Temos sangue, Salomão,
para a justiça decantada, sonhada e mal exercida; sangue que tinge nossos solos
e põe sal no nosso suor de andarilhos das letras. Deixamos que os dias
polvilhem de lembranças nossas almas doces e ingênuas, mas bravas o bastante
para não se curvar. Temos as cores das areias da Serra Dourada, o vigor das
pastagens na vertente do Piracanjuba e o calor termal da Serra de Caldas,
acalentado em serenatas de Pirenópolis e dourado de pôr-do-sol de qualquer
paragem Goiás. Comemos pequi e genipapo, ingá e guapeva; bebemos cachaça
quilombola; dançamos pagode de roça, dançamos catira e, se deixarem...
Bem, se deixarem,
contamos histórias de medo ao fogo do borralho, em noites de chuva. Mas não
deixamos, não mesmo, de cantar poesia. Como não se fazer poeta sob o céu deste
Planalto do cerrado, siô?
* * *
(*)Notas do autor: (1)
“De grito”: expressão do sul de Goiás para dizer “é logo ali”. (2) Esta crônica
foi publicada em junho de 2006. Republico-a em nome da nostalgia e da minha
admiração ao poeta Salomão.
2 comentários:
Goiânia de Montes Claros estão no cerrado e carregam algumas semelhanças além da culinária. Isso nos faz mais próximos em relação a vivências, e ao gosto poético.Gosto de conhecer coisas do seu estado.

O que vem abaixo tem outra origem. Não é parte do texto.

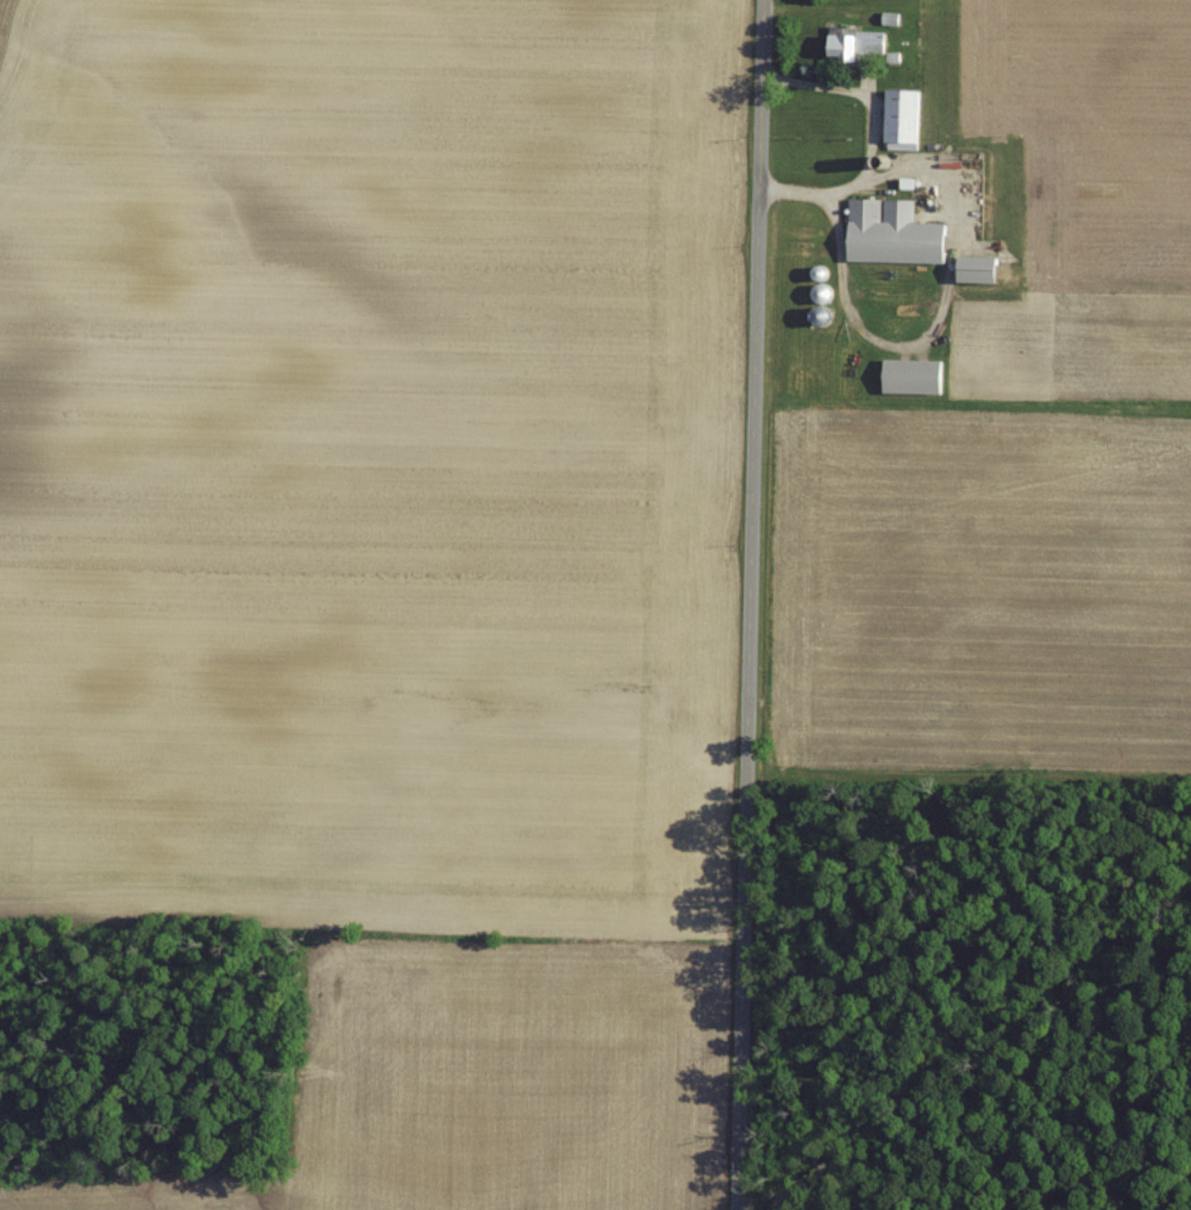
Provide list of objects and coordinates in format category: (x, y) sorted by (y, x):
road: (871, 138)
road: (855, 328)
road: (747, 604)

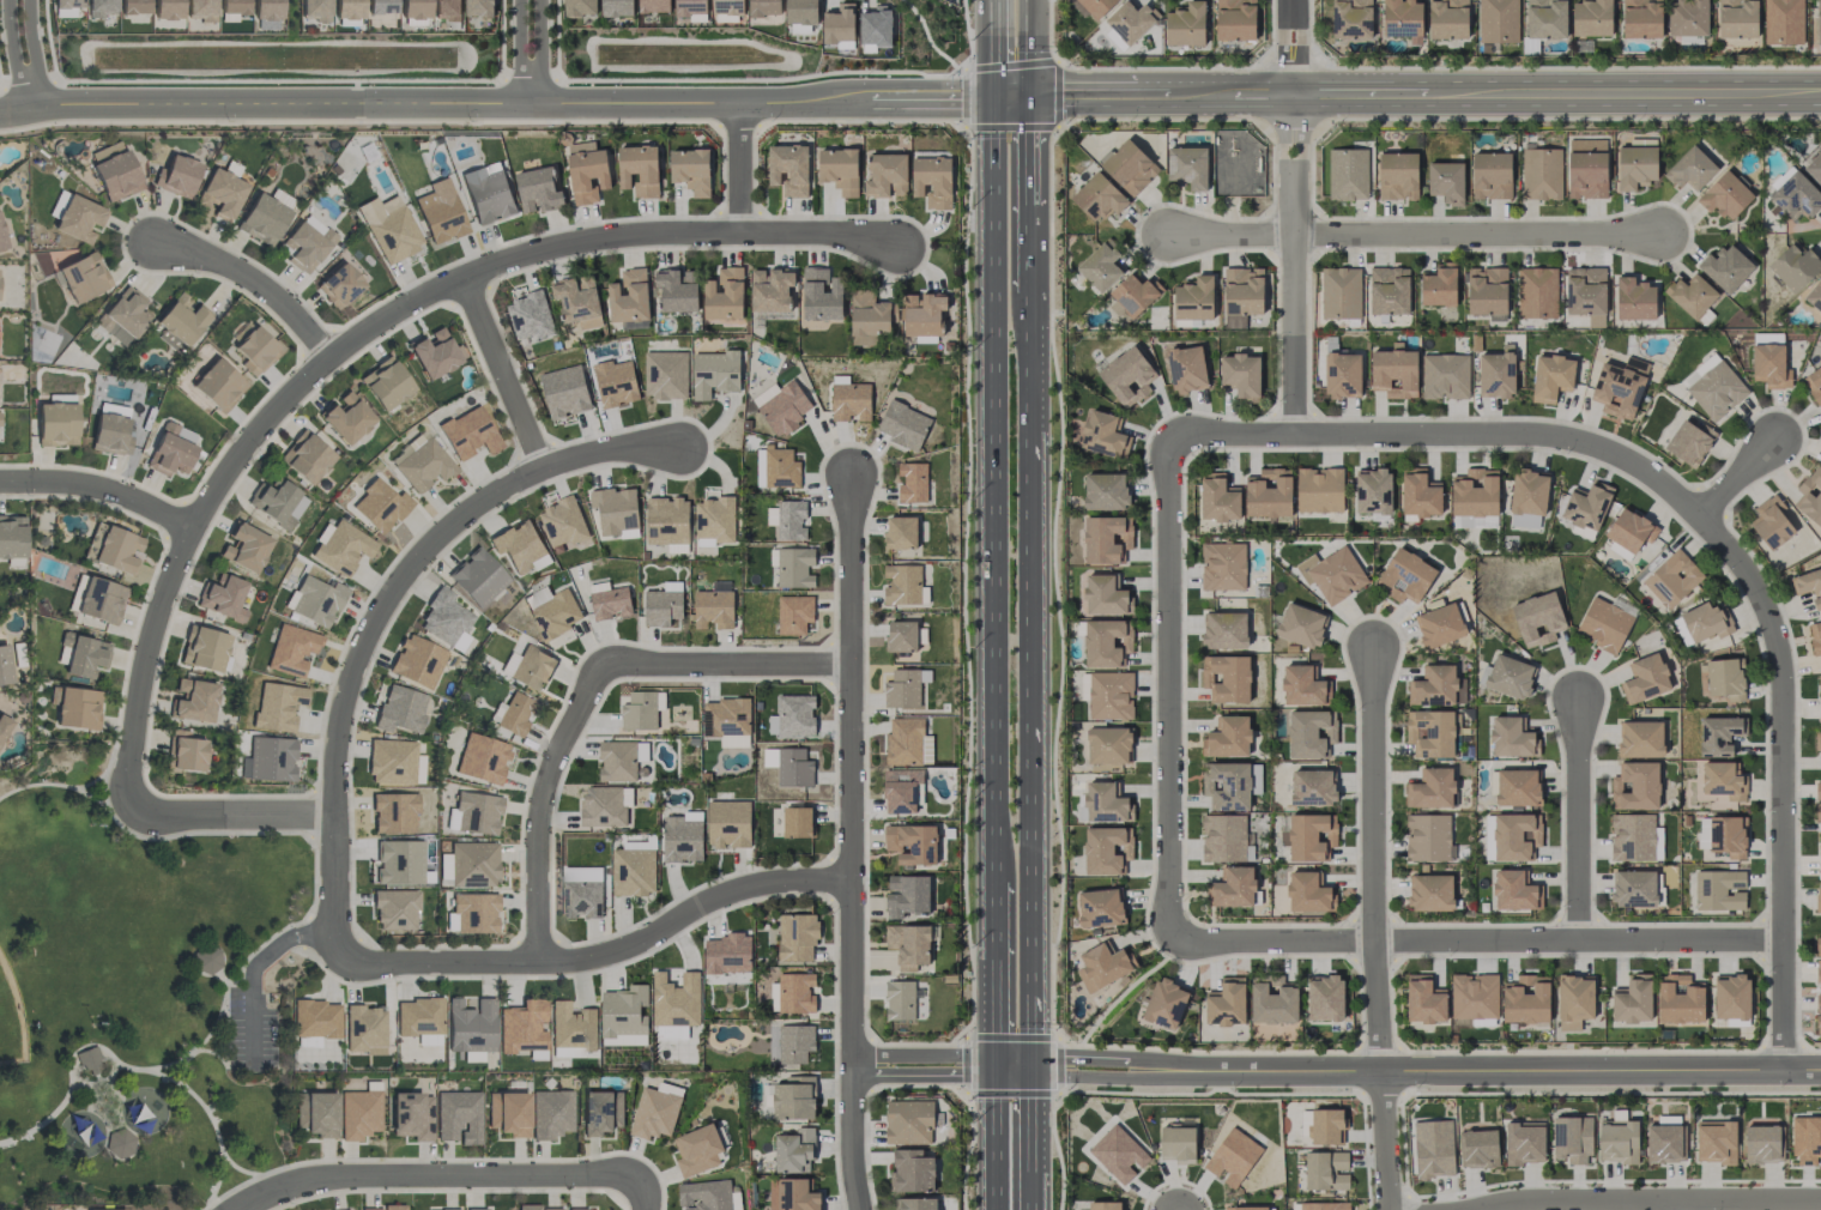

Caramba como alguém pode nao o considerar poeta depois de uma crônica destas? Só mesmo o antagonismo do nosso atraso poético. Adorei a apologia à troca do Bonfim por Silvânia o que sempre foi minha luta pelo resgate da história e das alegrias das boas almas bonfinenses. Adorei a citação das nossas frutas, cerrados, pescados. Nos tornamos irmãos fãs de um mesmo Salomão e de seus versos. Me emociono e muito com suas sábias palavras enviadas do sangue poético. Parabéns. Grato.